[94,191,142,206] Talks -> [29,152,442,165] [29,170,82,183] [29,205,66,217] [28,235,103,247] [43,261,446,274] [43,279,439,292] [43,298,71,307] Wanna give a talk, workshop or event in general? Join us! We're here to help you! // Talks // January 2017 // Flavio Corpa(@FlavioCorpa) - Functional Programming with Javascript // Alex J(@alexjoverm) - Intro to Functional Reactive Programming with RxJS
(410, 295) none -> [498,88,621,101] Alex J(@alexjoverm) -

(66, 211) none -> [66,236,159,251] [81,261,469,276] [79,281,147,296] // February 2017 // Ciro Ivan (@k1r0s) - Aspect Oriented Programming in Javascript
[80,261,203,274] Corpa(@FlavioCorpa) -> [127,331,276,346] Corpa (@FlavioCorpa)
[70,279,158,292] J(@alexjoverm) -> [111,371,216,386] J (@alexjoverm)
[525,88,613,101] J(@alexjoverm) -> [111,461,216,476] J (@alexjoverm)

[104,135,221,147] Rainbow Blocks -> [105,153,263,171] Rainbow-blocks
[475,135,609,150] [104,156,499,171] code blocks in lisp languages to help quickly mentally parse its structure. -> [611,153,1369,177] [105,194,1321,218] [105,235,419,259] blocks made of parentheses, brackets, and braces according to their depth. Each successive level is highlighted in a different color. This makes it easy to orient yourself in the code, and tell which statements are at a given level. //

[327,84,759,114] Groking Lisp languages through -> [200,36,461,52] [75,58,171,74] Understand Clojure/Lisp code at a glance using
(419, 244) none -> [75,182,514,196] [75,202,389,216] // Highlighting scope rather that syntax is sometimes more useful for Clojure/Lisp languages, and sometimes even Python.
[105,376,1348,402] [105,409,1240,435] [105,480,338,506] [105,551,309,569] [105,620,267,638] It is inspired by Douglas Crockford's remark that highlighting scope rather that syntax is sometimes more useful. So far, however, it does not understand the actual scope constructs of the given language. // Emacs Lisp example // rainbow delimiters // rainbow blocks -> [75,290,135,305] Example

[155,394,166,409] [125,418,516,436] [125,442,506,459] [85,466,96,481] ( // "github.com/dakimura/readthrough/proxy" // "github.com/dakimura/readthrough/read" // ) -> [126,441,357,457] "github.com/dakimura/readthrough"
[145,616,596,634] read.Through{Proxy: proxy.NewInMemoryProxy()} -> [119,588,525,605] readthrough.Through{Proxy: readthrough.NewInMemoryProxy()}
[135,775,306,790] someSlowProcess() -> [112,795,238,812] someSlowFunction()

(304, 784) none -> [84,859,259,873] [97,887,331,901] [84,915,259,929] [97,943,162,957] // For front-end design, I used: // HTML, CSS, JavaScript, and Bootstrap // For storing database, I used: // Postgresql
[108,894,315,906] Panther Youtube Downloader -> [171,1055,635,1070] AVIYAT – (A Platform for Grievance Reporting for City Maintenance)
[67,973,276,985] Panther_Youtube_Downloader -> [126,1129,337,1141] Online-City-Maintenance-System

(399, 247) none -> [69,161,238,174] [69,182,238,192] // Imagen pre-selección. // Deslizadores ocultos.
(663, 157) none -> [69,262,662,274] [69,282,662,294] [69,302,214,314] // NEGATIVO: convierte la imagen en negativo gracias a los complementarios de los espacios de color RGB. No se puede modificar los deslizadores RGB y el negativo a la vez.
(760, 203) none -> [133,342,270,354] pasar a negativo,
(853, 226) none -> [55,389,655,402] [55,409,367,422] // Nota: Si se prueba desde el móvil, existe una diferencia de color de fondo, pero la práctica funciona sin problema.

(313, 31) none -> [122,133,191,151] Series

◆ ◆ ◆ ◆ ◆ ◆ ◆

# What to produce
Every entry above should be transcribed exactly and in full.

# Result of the task
[94,191,142,206] Talks -> [29,152,442,165] [29,170,82,183] [29,205,66,217] [28,235,103,247] [43,261,446,274] [43,279,439,292] [43,298,71,307] Wanna give a talk, workshop or event in general? Join us! We're here to help you! // Talks // January 2017 // Flavio Corpa(@FlavioCorpa) - Functional Programming with Javascript // Alex J(@alexjoverm) - Intro to Functional Reactive Programming with RxJS
(410, 295) none -> [498,88,621,101] Alex J(@alexjoverm) -

(66, 211) none -> [66,236,159,251] [81,261,469,276] [79,281,147,296] // February 2017 // Ciro Ivan (@k1r0s) - Aspect Oriented Programming in Javascript
[80,261,203,274] Corpa(@FlavioCorpa) -> [127,331,276,346] Corpa (@FlavioCorpa)
[70,279,158,292] J(@alexjoverm) -> [111,371,216,386] J (@alexjoverm)
[525,88,613,101] J(@alexjoverm) -> [111,461,216,476] J (@alexjoverm)

[104,135,221,147] Rainbow Blocks -> [105,153,263,171] Rainbow-blocks
[475,135,609,150] [104,156,499,171] code blocks in lisp languages to help quickly mentally parse its structure. -> [611,153,1369,177] [105,194,1321,218] [105,235,419,259] blocks made of parentheses, brackets, and braces according to their depth. Each successive level is highlighted in a different color. This makes it easy to orient yourself in the code, and tell which statements are at a given level. //

[327,84,759,114] Groking Lisp languages through -> [200,36,461,52] [75,58,171,74] Understand Clojure/Lisp code at a glance using
(419, 244) none -> [75,182,514,196] [75,202,389,216] // Highlighting scope rather that syntax is sometimes more useful for Clojure/Lisp languages, and sometimes even Python.
[105,376,1348,402] [105,409,1240,435] [105,480,338,506] [105,551,309,569] [105,620,267,638] It is inspired by Douglas Crockford's remark that highlighting scope rather that syntax is sometimes more useful. So far, however, it does not understand the actual scope constructs of the given language. // Emacs Lisp example // rainbow delimiters // rainbow blocks -> [75,290,135,305] Example

[155,394,166,409] [125,418,516,436] [125,442,506,459] [85,466,96,481] ( // "github.com/dakimura/readthrough/proxy" // "github.com/dakimura/readthrough/read" // ) -> [126,441,357,457] "github.com/dakimura/readthrough"
[145,616,596,634] read.Through{Proxy: proxy.NewInMemoryProxy()} -> [119,588,525,605] readthrough.Through{Proxy: readthrough.NewInMemoryProxy()}
[135,775,306,790] someSlowProcess() -> [112,795,238,812] someSlowFunction()

(304, 784) none -> [84,859,259,873] [97,887,331,901] [84,915,259,929] [97,943,162,957] // For front-end design, I used: // HTML, CSS, JavaScript, and Bootstrap // For storing database, I used: // Postgresql
[108,894,315,906] Panther Youtube Downloader -> [171,1055,635,1070] AVIYAT – (A Platform for Grievance Reporting for City Maintenance)
[67,973,276,985] Panther_Youtube_Downloader -> [126,1129,337,1141] Online-City-Maintenance-System

(399, 247) none -> [69,161,238,174] [69,182,238,192] // Imagen pre-selección. // Deslizadores ocultos.
(663, 157) none -> [69,262,662,274] [69,282,662,294] [69,302,214,314] // NEGATIVO: convierte la imagen en negativo gracias a los complementarios de los espacios de color RGB. No se puede modificar los deslizadores RGB y el negativo a la vez.
(760, 203) none -> [133,342,270,354] pasar a negativo,
(853, 226) none -> [55,389,655,402] [55,409,367,422] // Nota: Si se prueba desde el móvil, existe una diferencia de color de fondo, pero la práctica funciona sin problema.

(313, 31) none -> [122,133,191,151] Series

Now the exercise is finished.